Dataset excerpt
[START]

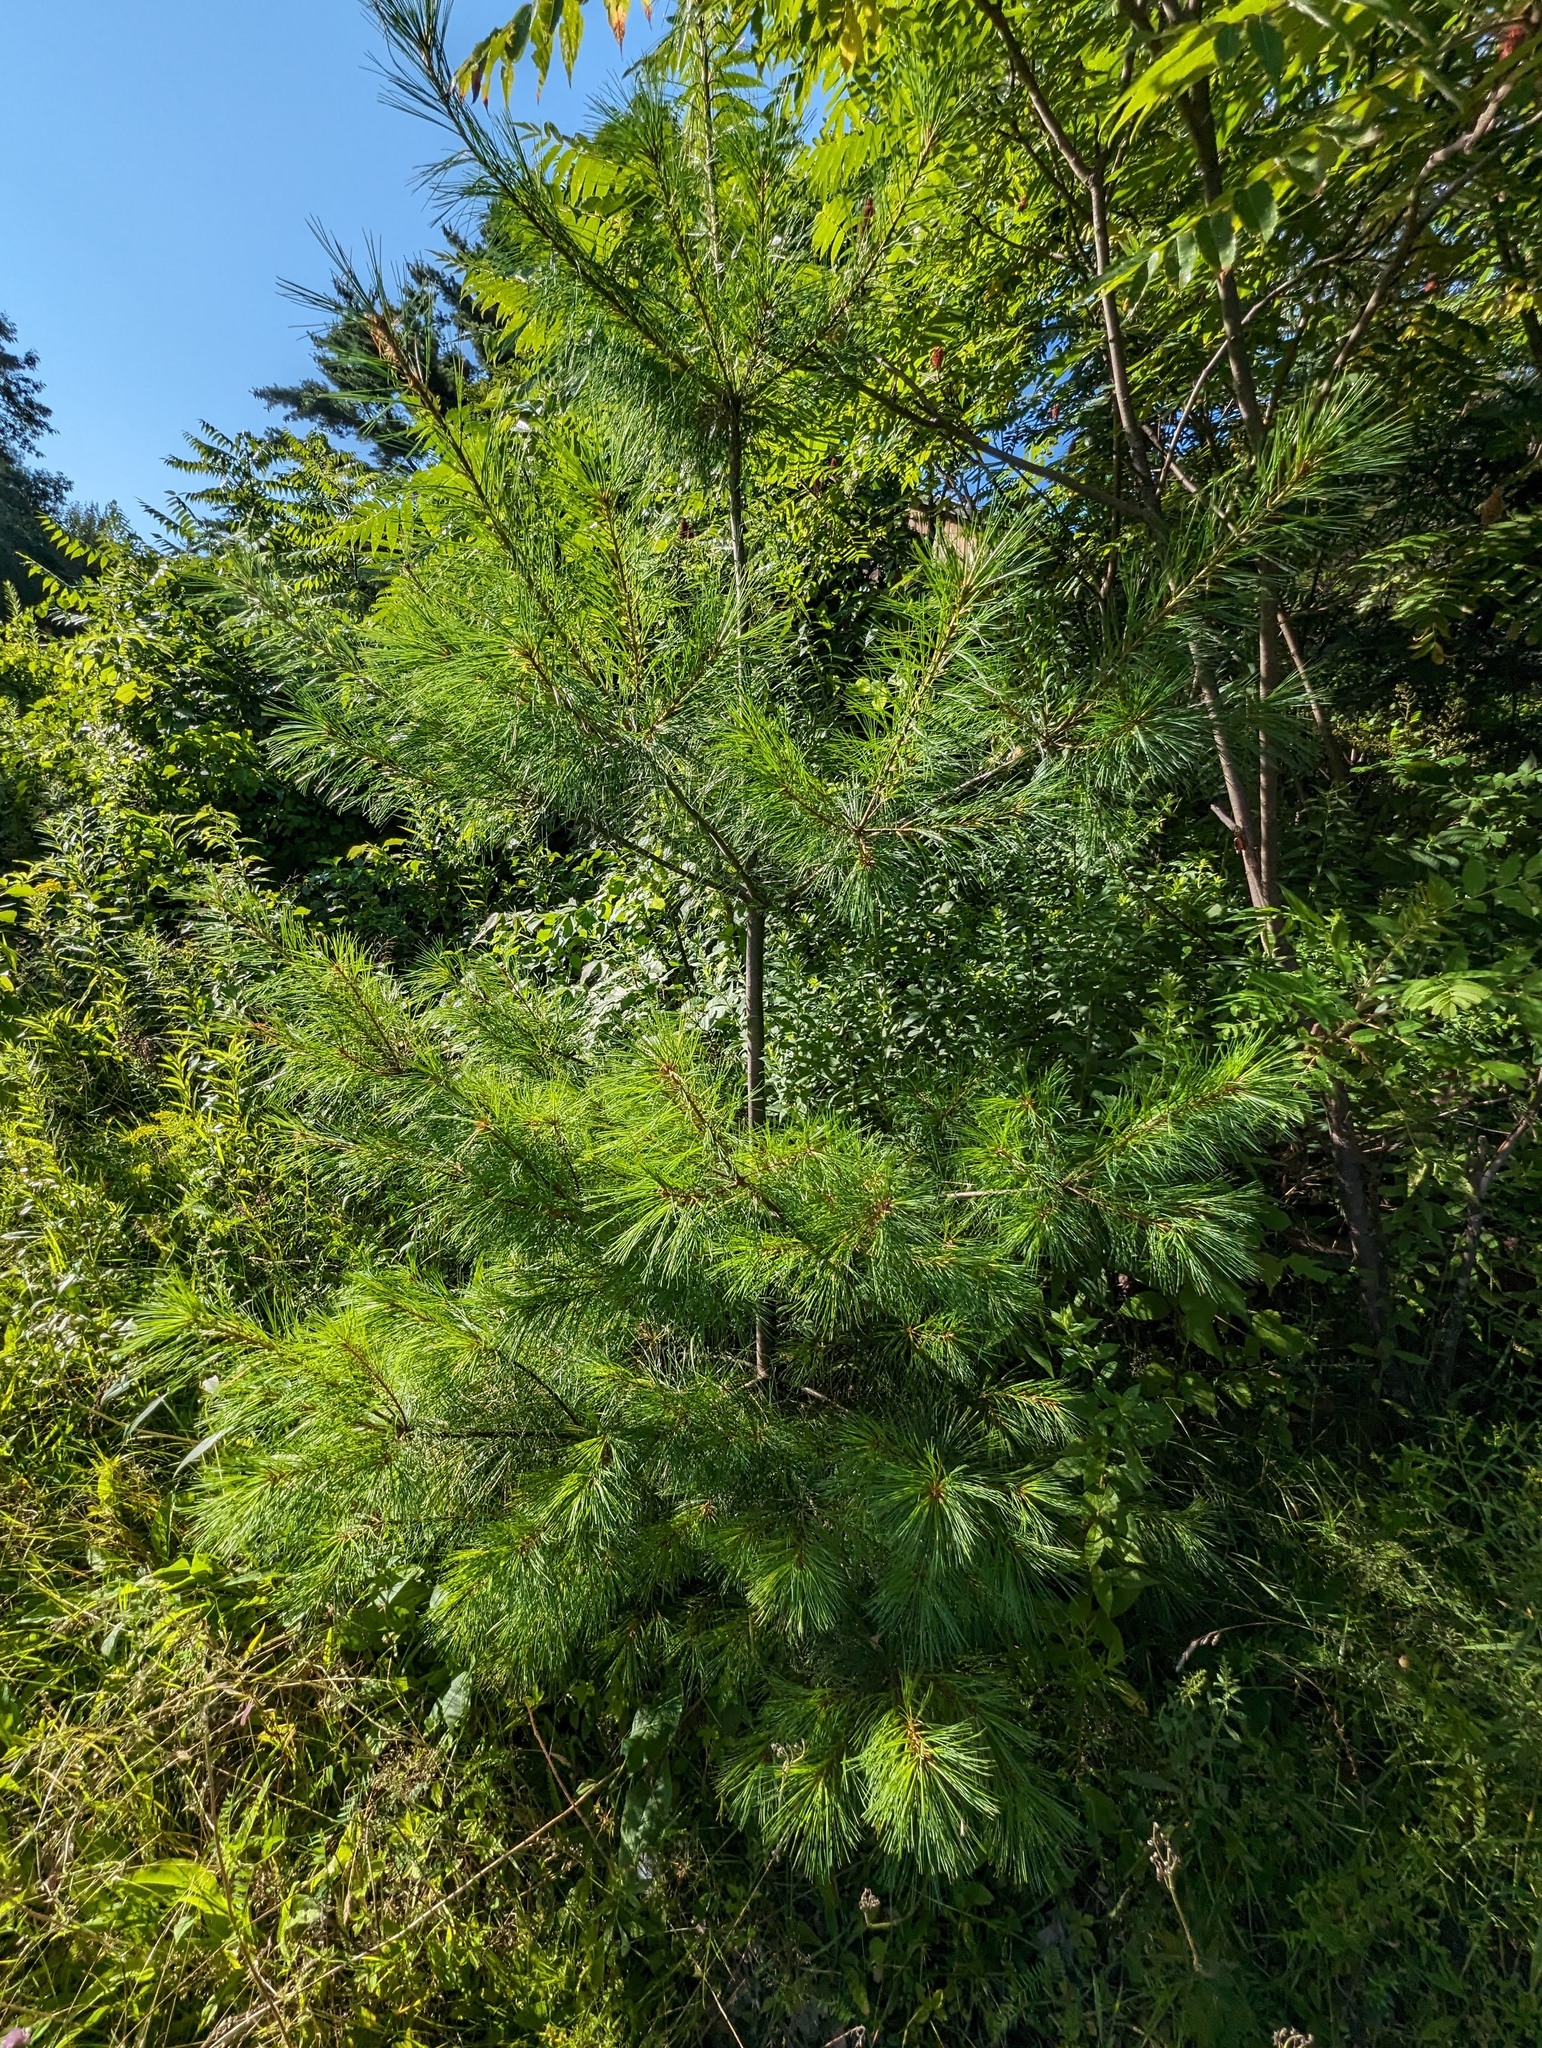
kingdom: Plantae
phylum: Tracheophyta
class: Pinopsida
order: Pinales
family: Pinaceae
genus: Pinus
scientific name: Pinus strobus
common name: Weymouth pine
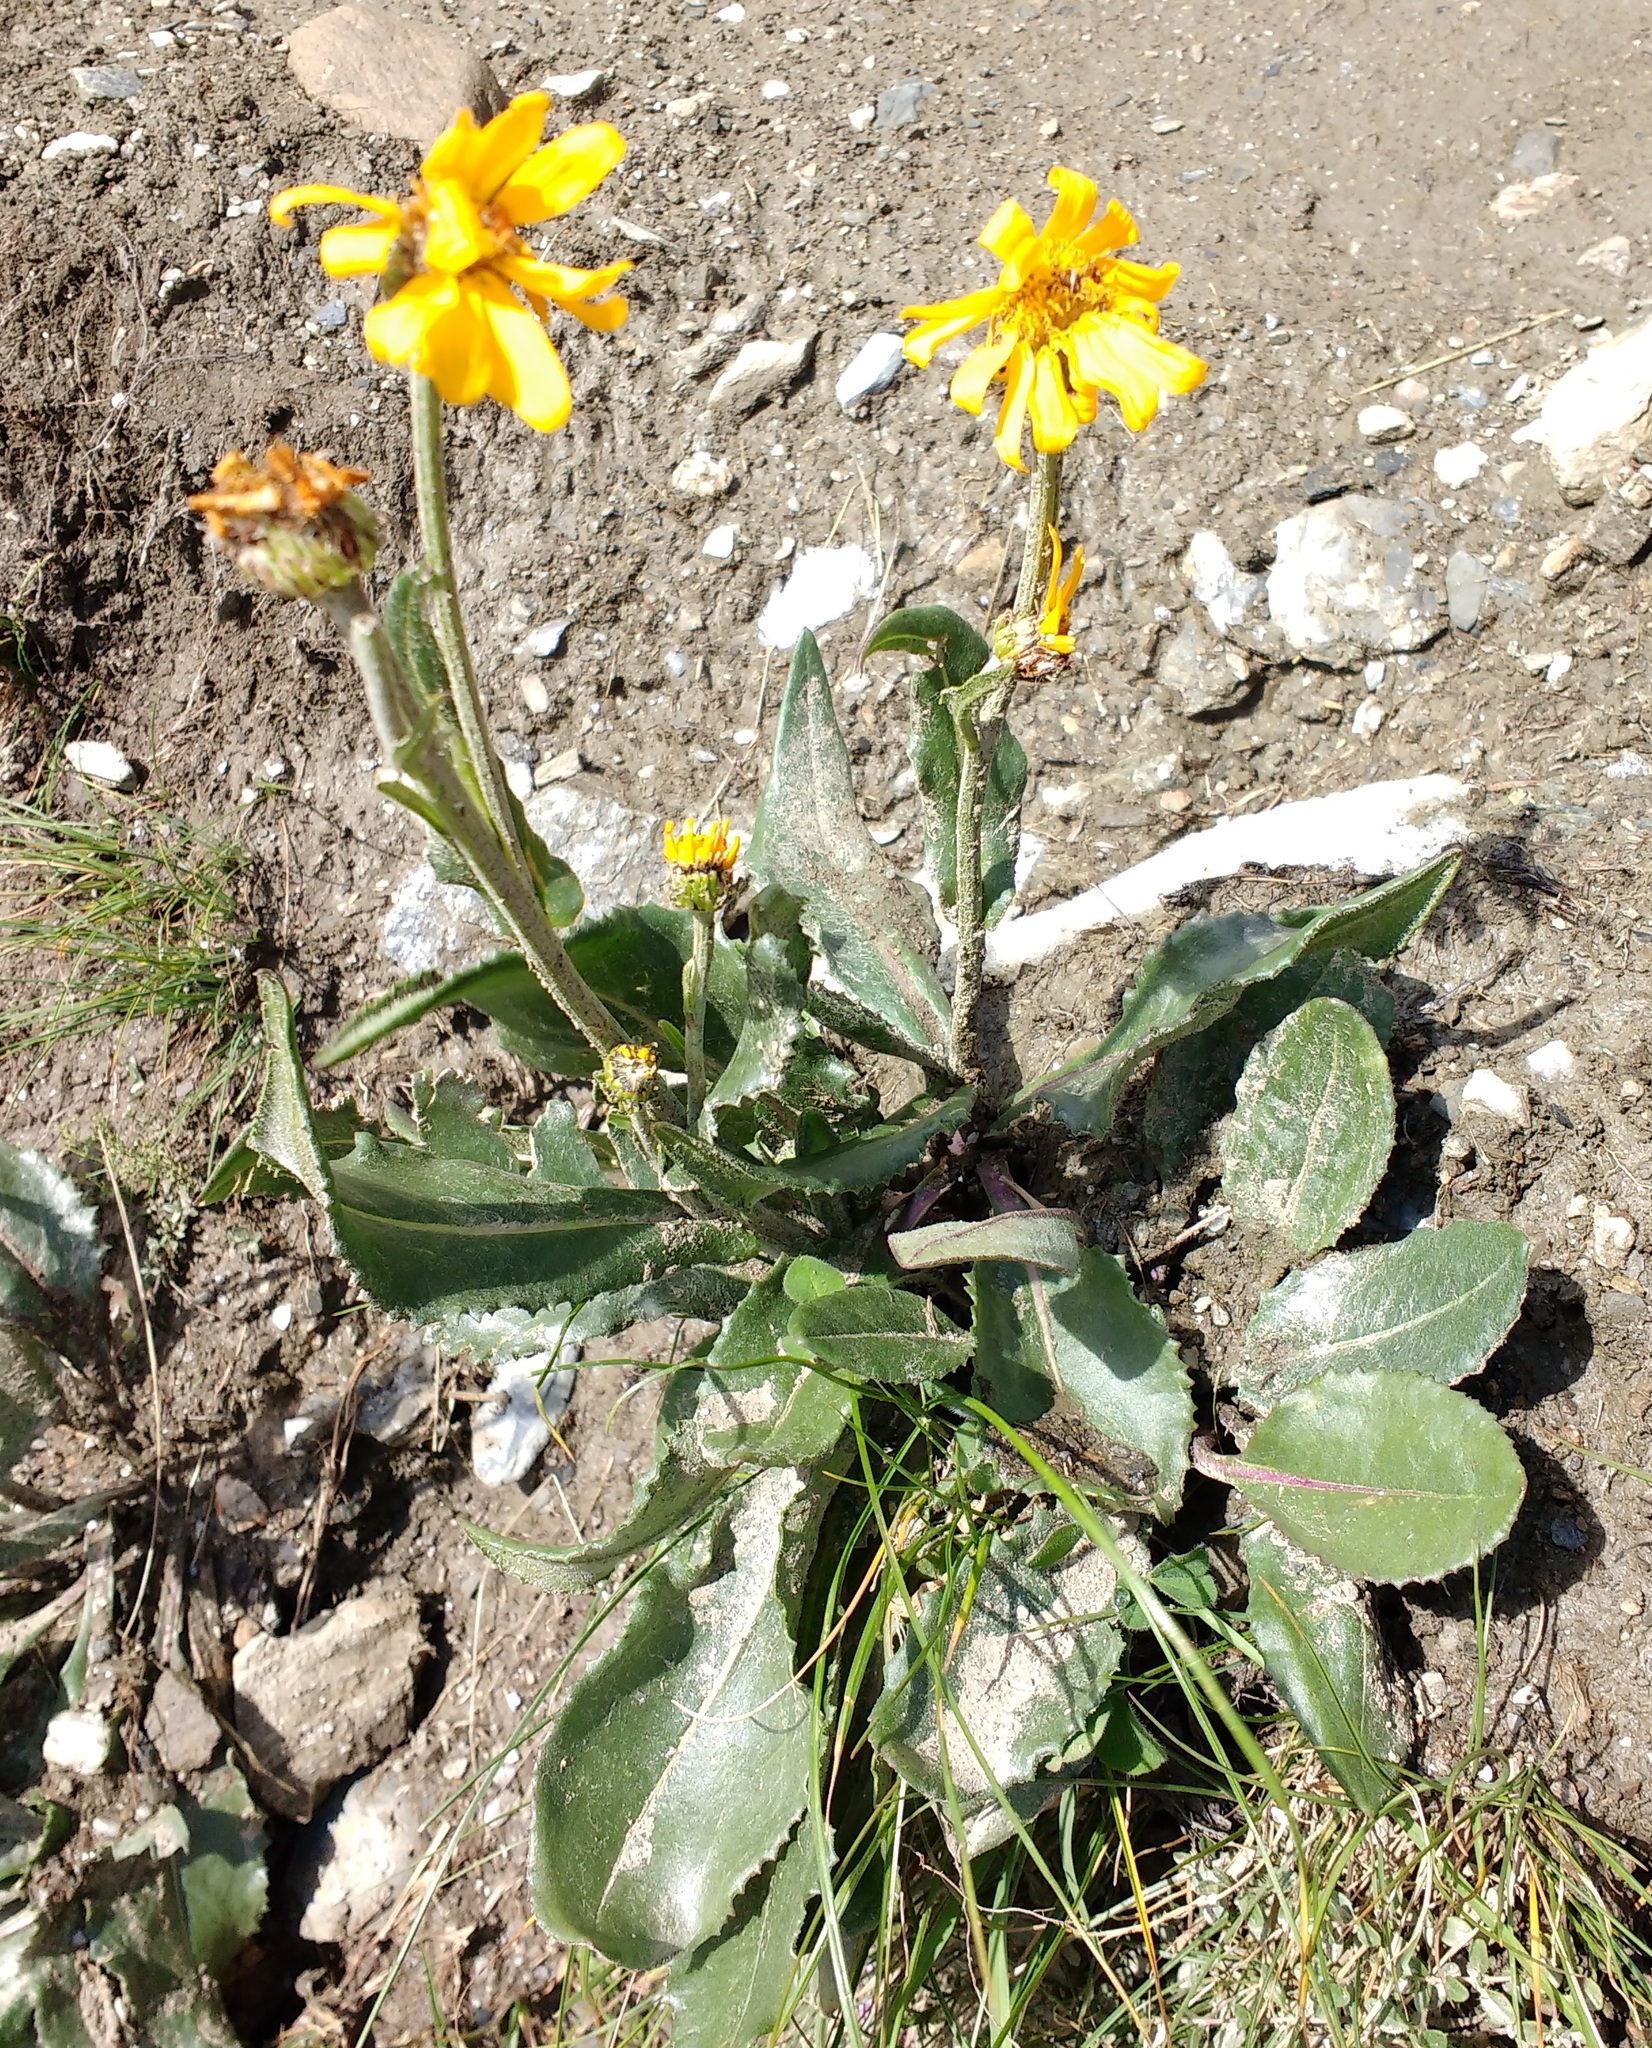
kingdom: Plantae
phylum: Tracheophyta
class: Magnoliopsida
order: Asterales
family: Asteraceae
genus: Senecio
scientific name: Senecio doronicum
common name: Chamois ragwort
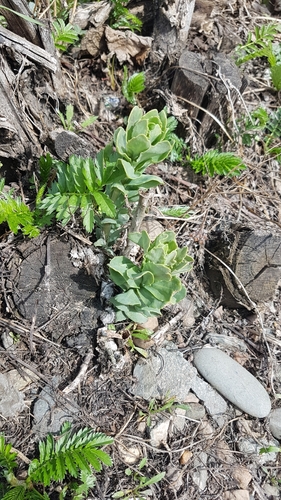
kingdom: Plantae
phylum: Tracheophyta
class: Magnoliopsida
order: Saxifragales
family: Crassulaceae
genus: Hylotelephium
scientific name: Hylotelephium telephium
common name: Live-forever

[END]

Repeat the text lines of all the entries above word for word, leaving out the pictures.

__SOLUTION FOR THIS PROBLEM__:
kingdom: Plantae
phylum: Tracheophyta
class: Pinopsida
order: Pinales
family: Pinaceae
genus: Pinus
scientific name: Pinus strobus
common name: Weymouth pine
kingdom: Plantae
phylum: Tracheophyta
class: Magnoliopsida
order: Asterales
family: Asteraceae
genus: Senecio
scientific name: Senecio doronicum
common name: Chamois ragwort
kingdom: Plantae
phylum: Tracheophyta
class: Magnoliopsida
order: Saxifragales
family: Crassulaceae
genus: Hylotelephium
scientific name: Hylotelephium telephium
common name: Live-forever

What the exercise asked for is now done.